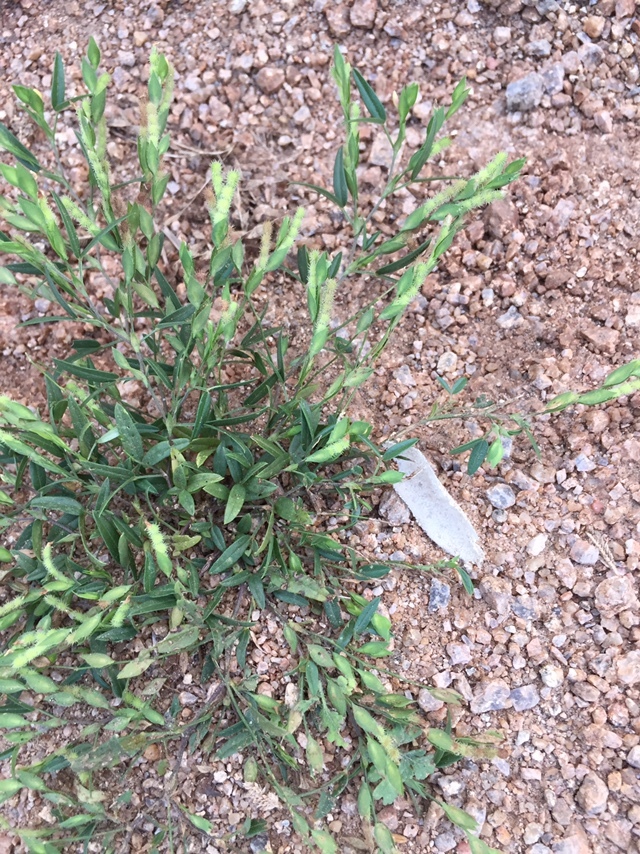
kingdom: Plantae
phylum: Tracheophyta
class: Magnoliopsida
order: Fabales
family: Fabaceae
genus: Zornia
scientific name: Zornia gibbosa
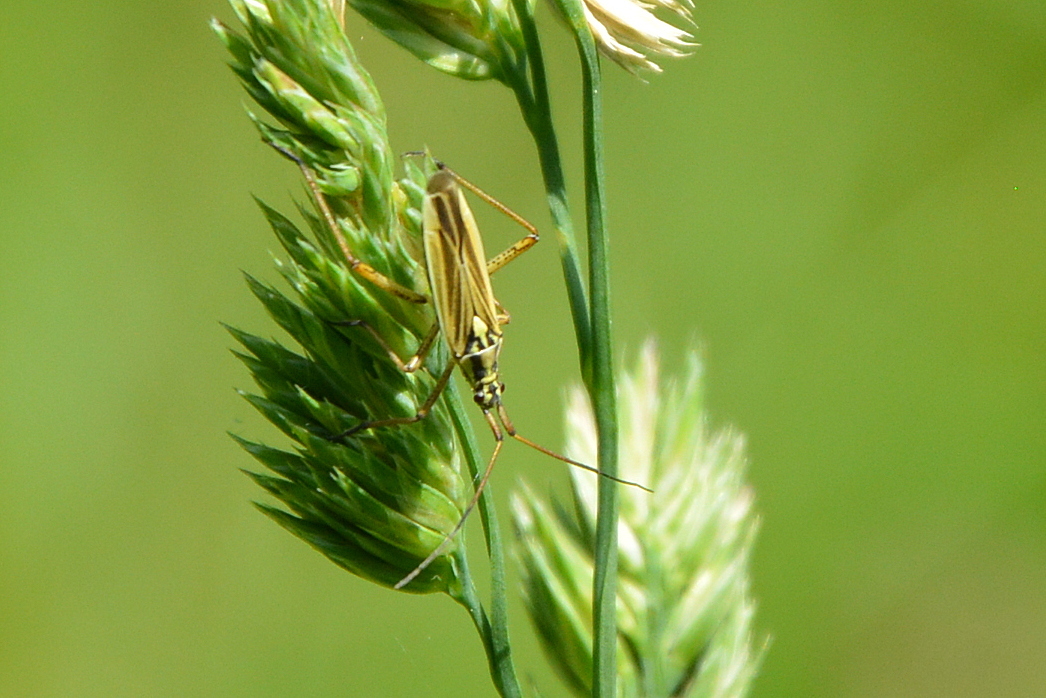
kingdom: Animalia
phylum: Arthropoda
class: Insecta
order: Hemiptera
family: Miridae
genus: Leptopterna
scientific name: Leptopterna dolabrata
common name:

□ □ □ □

[What to work on]: Copy out every line of the records above word for word, leaving out the pictures.

[Response to this exercise]:
kingdom: Plantae
phylum: Tracheophyta
class: Magnoliopsida
order: Fabales
family: Fabaceae
genus: Zornia
scientific name: Zornia gibbosa
kingdom: Animalia
phylum: Arthropoda
class: Insecta
order: Hemiptera
family: Miridae
genus: Leptopterna
scientific name: Leptopterna dolabrata
common name:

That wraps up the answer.